*TASK GOAL*
Please copy out the lines of the material below, from the line containing "pose: elev=192.5 azim=325.8" through the end of the material, omitting the pictures.

== DATA LINES

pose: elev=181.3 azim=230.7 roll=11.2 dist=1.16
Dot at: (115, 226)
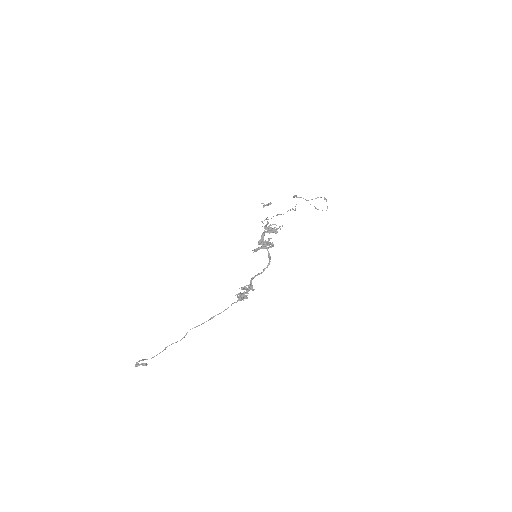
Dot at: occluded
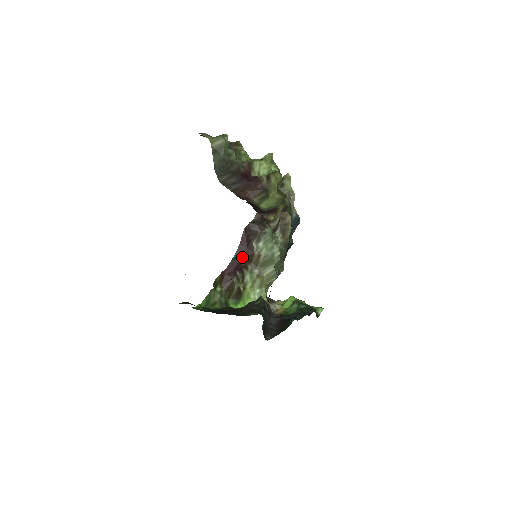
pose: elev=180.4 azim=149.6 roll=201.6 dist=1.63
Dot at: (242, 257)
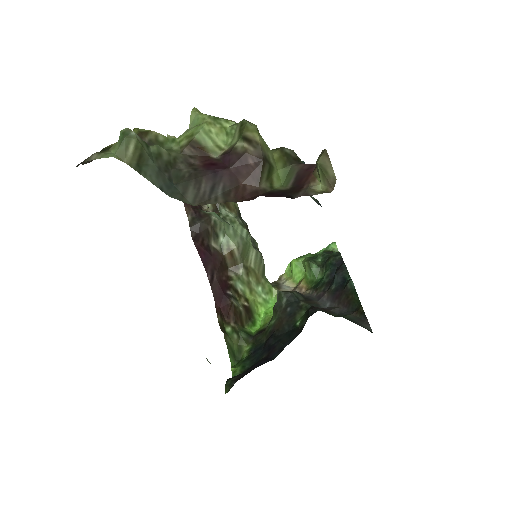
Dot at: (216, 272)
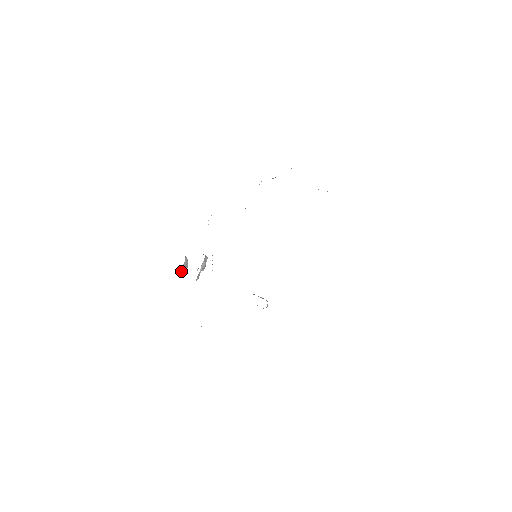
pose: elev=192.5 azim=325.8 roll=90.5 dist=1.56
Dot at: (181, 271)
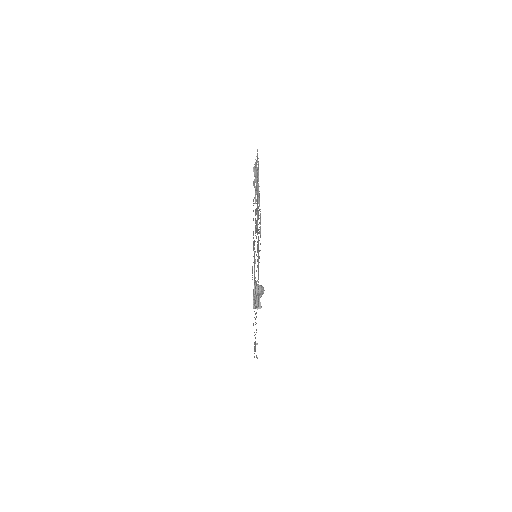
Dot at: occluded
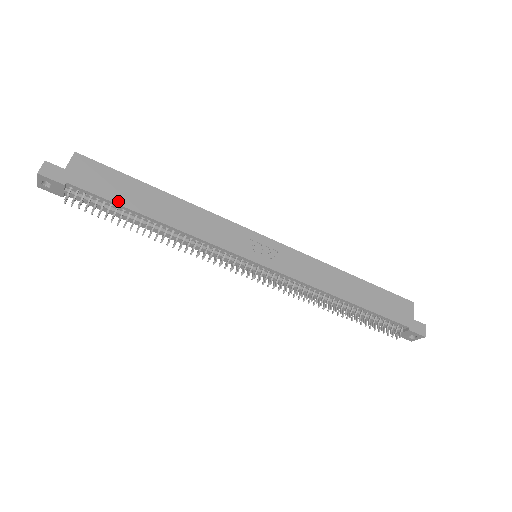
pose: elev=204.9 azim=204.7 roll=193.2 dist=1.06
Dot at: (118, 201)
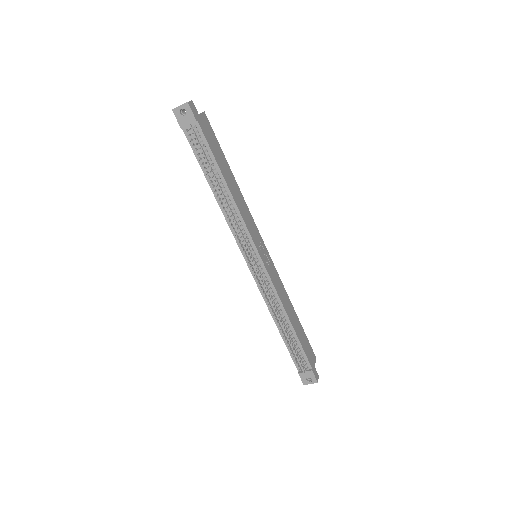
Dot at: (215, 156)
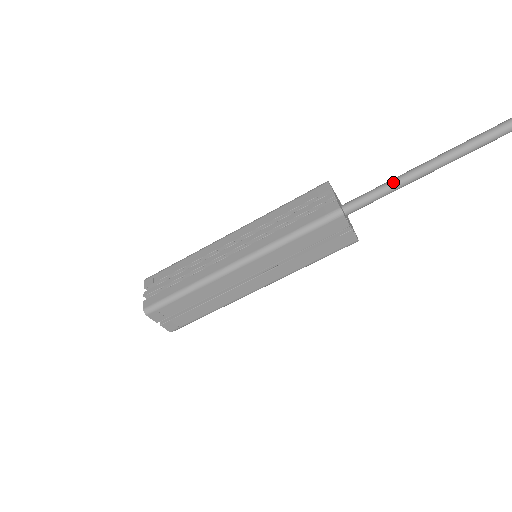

====

*RESULT OF THIS EXERCISE*
pose: elev=192.5 azim=325.8 roll=90.5 dist=1.56
Dot at: (181, 271)
Dot at: occluded
pose: elev=204.9 azim=204.7 roll=193.2 dist=1.06
Dot at: (118, 201)
Dot at: (215, 156)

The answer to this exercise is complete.